TUGAS 1: Menurut kutipan teks tentang krisis air di Gili Meno, berapa jiwa yang mengandalkan air hujan untuk mandi, dan dari berapa kepala keluarga?
TUGAS 2: Ringkaslah kutipan teks tentang krisis air di Gili Meno dalam dua kalimat.

KUTIPAN TEKS:

== == ==

Audiensi Masyarakat NTB : Perjuangkan Hak Atas Air Bersih dan Kepemilikan Tanah

JAKARTA-Tak pernah terbayangkan dalam benak warga Gili Meno, Desa Gili Indah, Kecamatan Pemenang, Kabupaten Lombok Utara jika suatu saat akan kesulitan mendapatkan air bersih untuk kehidupan sehari-hari. “Tak ada air sama sekali dan ini sudah berlangsung selama satu tahun. Ini sudah darurat,” ungkap pendamping Komunitas Gili Meno Amri Nuryadi. Ia mengatakan, sebanyak 900 jiwa dari 281 Kepala Keluarga di Desa Gili Meno mengandalkan air hujan untuk mandi. Sedangkan untuk minum, masyarakat terpaksa harus merogoh kocek lebih banyak untuk membeli air galon air ulang.
Dalam sepekan, masyarakat terpaksa harus membeli air galon isi ulang seharga Rp 15 ribu, tiga kali lipat lebih mahal daripada harga normal yang hanya Rp 5000. Padahal dalam sehari, dibutuhkan 2-3 galon untuk minum dan memasak.

== == ==

BAHAN:
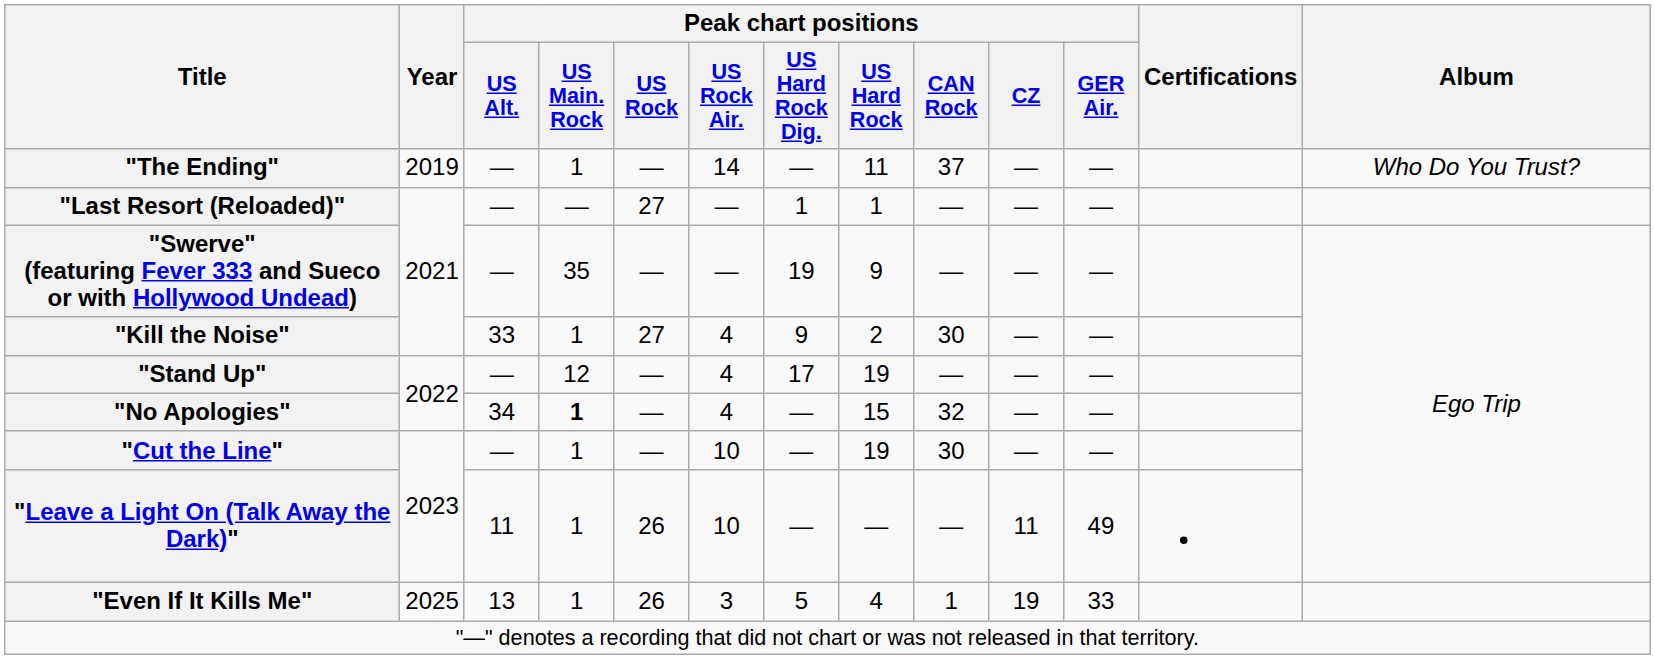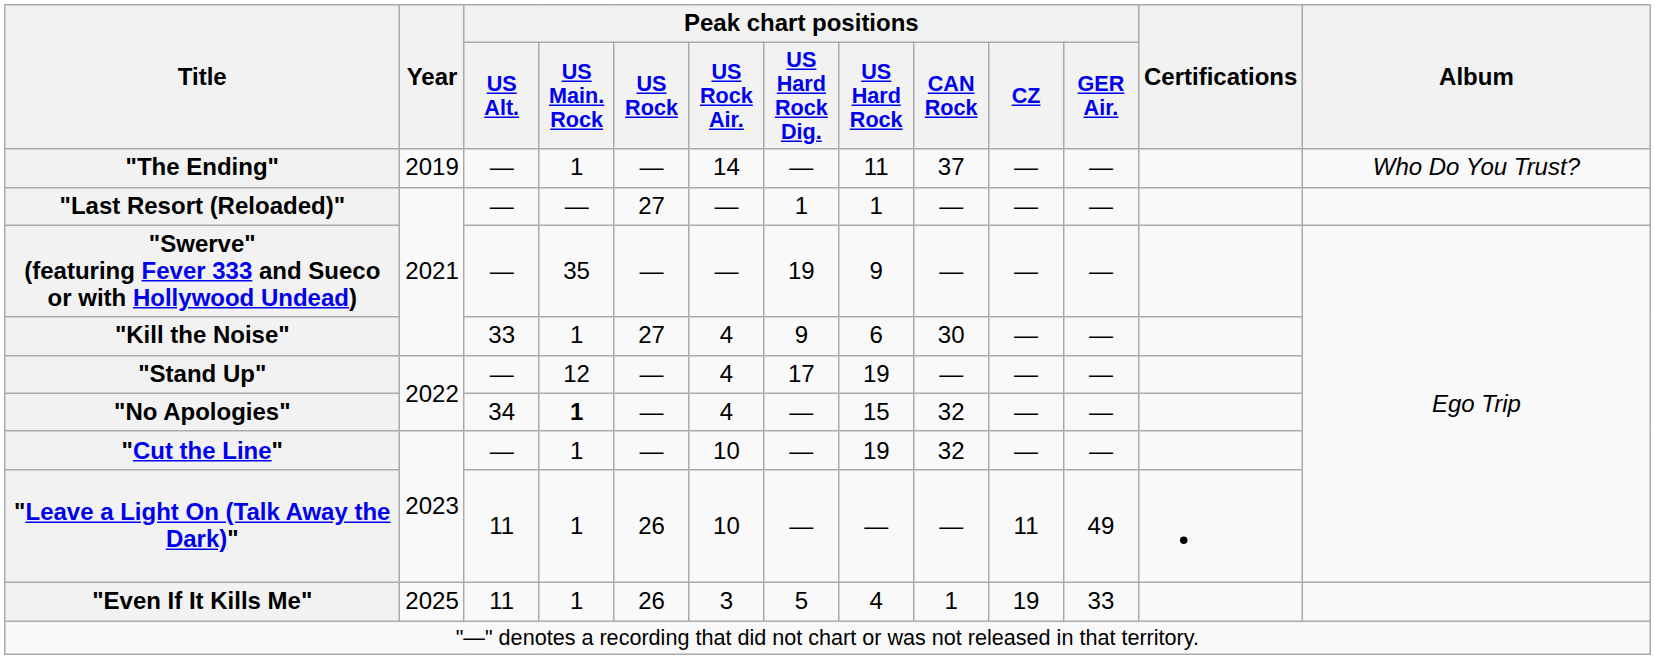"Kill the Noise" | Peak chart positions / US Hard Rock: 2 -> 6
"Cut the Line" | Peak chart positions / CAN Rock: 30 -> 32
"Even If It Kills Me" | Peak chart positions / US Alt.: 13 -> 11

== == ==

JAWABAN 1: Sebanyak 900 jiwa dari 281 kepala keluarga.

JAWABAN 2: Warga Gili Meno di Kabupaten Lombok Utara sudah satu tahun tidak mendapatkan air sama sekali, sehingga 900 jiwa dari 281 kepala keluarga mengandalkan air hujan untuk mandi. Untuk minum, mereka terpaksa membeli air galon isi ulang seharga Rp 15 ribu, tiga kali lipat dari harga normal Rp 5000, padahal setiap hari dibutuhkan 2-3 galon untuk minum dan memasak.